La police a démantelé un groupe d’extrême droite qui projetait des attaques contre des lieux de culte musulmans.

Un des douze membres du groupuscule d’extrême droite amené devant la Cour fédérale, à Karlsruhe, samedi.
Un des douze membres du groupuscule d’extrême droite amené devant la Cour fédérale, à Karlsruhe, samedi.
AP

Révélée dimanche soir, la nouvelle fait les gros titres de la presse allemande. Douze membres d’un groupuscule d’extrême droite ont été arrêtés vendredi dans toute l’Allemagne, puis placés en détention sous le soupçon de préparatifs d’attentats. Ils envisageaient de s’en prendre à des lieux de culte musulmans pendant la prière, sur le modèle de l’attentat de Christchurch, en Nouvelle-Zélande, diffusé en direct sur internet et qui avait fait 51 morts dans deux mosquées en mars 2019. «Ce qui a été mis en lumière est effrayant», a affirmé un porte-parole du Ministère de l’intérieur, Björn Grünewälder.

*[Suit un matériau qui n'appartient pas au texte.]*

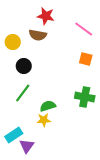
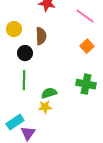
brown semicircle: (38, 35) -> (41, 36), moved, turned -102
orange square: (86, 59) -> (87, 46), turned 32
green line: (23, 93) -> (24, 80), turned -36

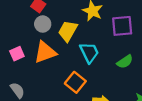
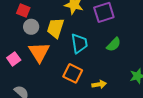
orange triangle: (45, 52) -> (39, 52), turned -30
cyan trapezoid: (89, 53) -> (79, 43), turned 30

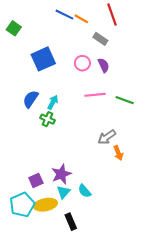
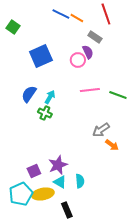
purple semicircle: (104, 65) -> (88, 52), moved
orange arrow: (118, 153) -> (112, 145), turned -32
cyan semicircle: (85, 191) -> (80, 181), turned -144
cyan triangle: (63, 192) -> (60, 182), turned -40

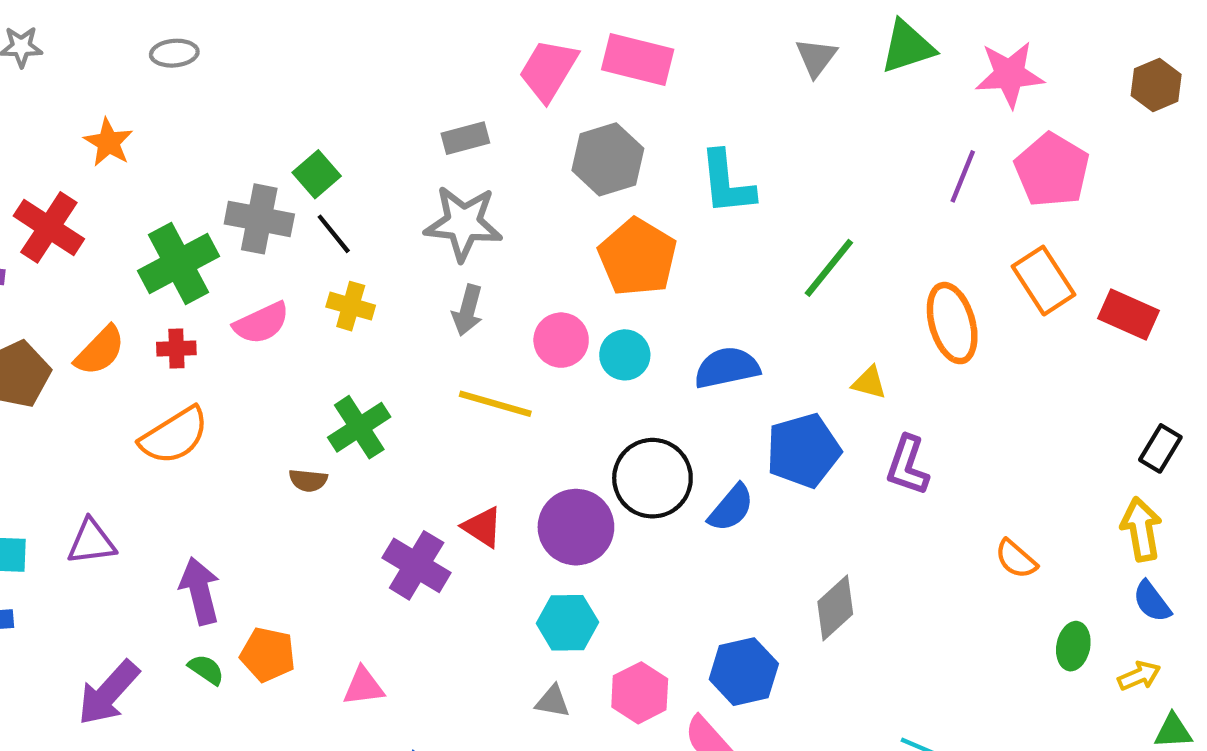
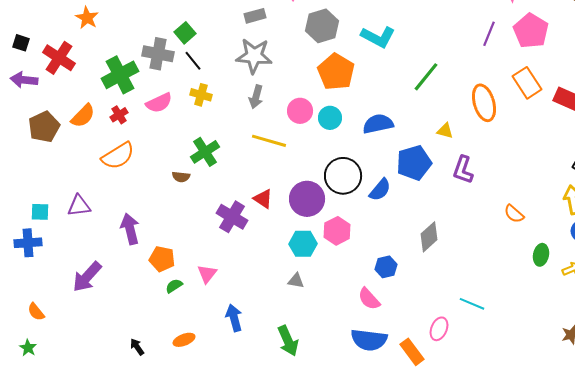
cyan L-shape: (727, 183) -> (378, 37), turned -56
red cross: (176, 349) -> (119, 115), turned -30
green semicircle: (206, 669) -> (174, 286), moved, turned -66
blue hexagon: (744, 672) -> (386, 267), size x0.7
pink triangle: (363, 686) -> (207, 274), turned -45
pink hexagon: (640, 693) -> (337, 231), moved

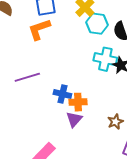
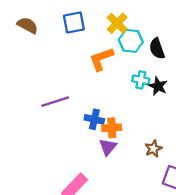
orange L-shape: (39, 29) -> (101, 59), moved
cyan cross: (105, 59) -> (141, 80), size x0.7

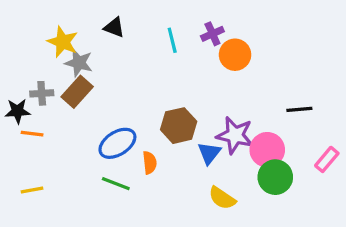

La police allemande est intervenue à temps. Parmi les personnes interpellées, quatre sont soupçonnées d’être les chevilles ouvrières du groupuscule alors que les huit autres leur auraient fourni un soutien financier et logistique. Parmi les suspects, tous de nationalité allemande, figure un policier de Rhénanie du Nord-Westphalie, qui a été suspendu, selon la presse allemande. Le chef présumé du groupe, connu et surveillé depuis plusieurs mois par les autorités, aurait détaillé ses plans lors d’une réunion organisée avec ses complices la semaine dernière. C’est la perspective d’un passage à l’acte prochain qui a poussé les autorités à interpeller tous les membres.

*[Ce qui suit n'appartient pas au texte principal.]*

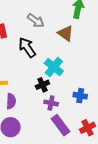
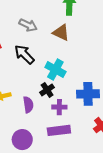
blue cross: (80, 96) -> (88, 94), size x1.5
purple semicircle: (11, 101) -> (28, 105), moved
purple rectangle: (61, 125) -> (59, 130), moved, turned -50

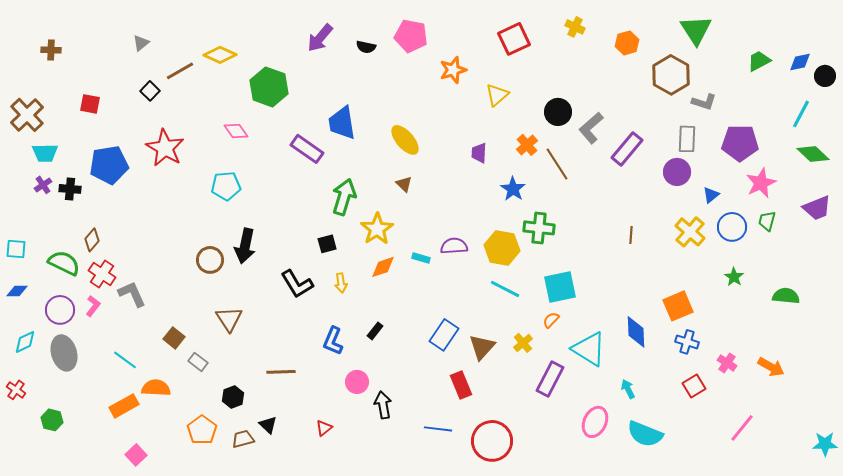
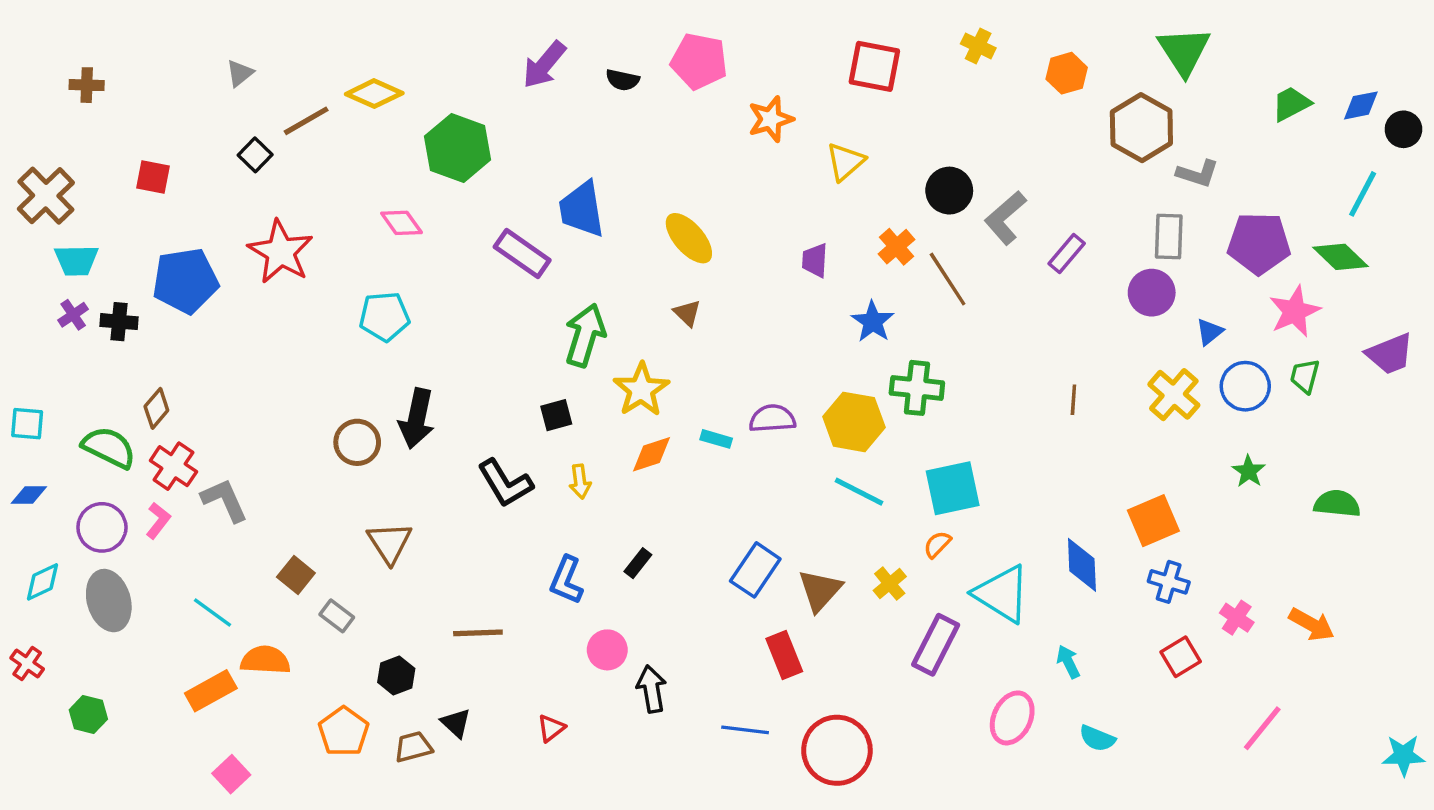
red square: (514, 39) -> (874, 66), turned 36
purple rectangle: (627, 149) -> (1067, 253), size x0.7
green diamond: (813, 154) -> (1341, 257), moved
cyan semicircle: (645, 434) -> (1097, 738), size x0.6

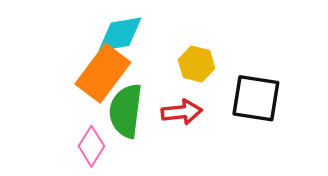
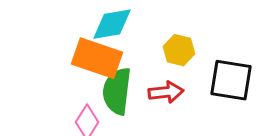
orange rectangle: (103, 73) -> (97, 58), turned 72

Ces arrestations «sont la preuve que les services de sécurité restent vigilants», s’est félicité Björn Grünewälder. Lequel a ajouté que, en tout, 50 personnes liées à la mouvance d’extrême droite et considérées comme «des dangers pour la sécurité de l’État» étaient actuellement particulièrement surveillées par les services de renseignement. Les autorités s’inquiètent de l’essor du terrorisme d’extrême droite depuis notamment le meurtre d'un élu allemand promigrants, membre du parti de la chancelière Angela Merkel, en juin dernier. Ce démantèlement rappelle celui d’un autre groupuscule à l’été 2019 lorsque les autorités allemandes avaient arrêté une trentaine de personnes liées au mouvement Nordkreuz (croix du Nord).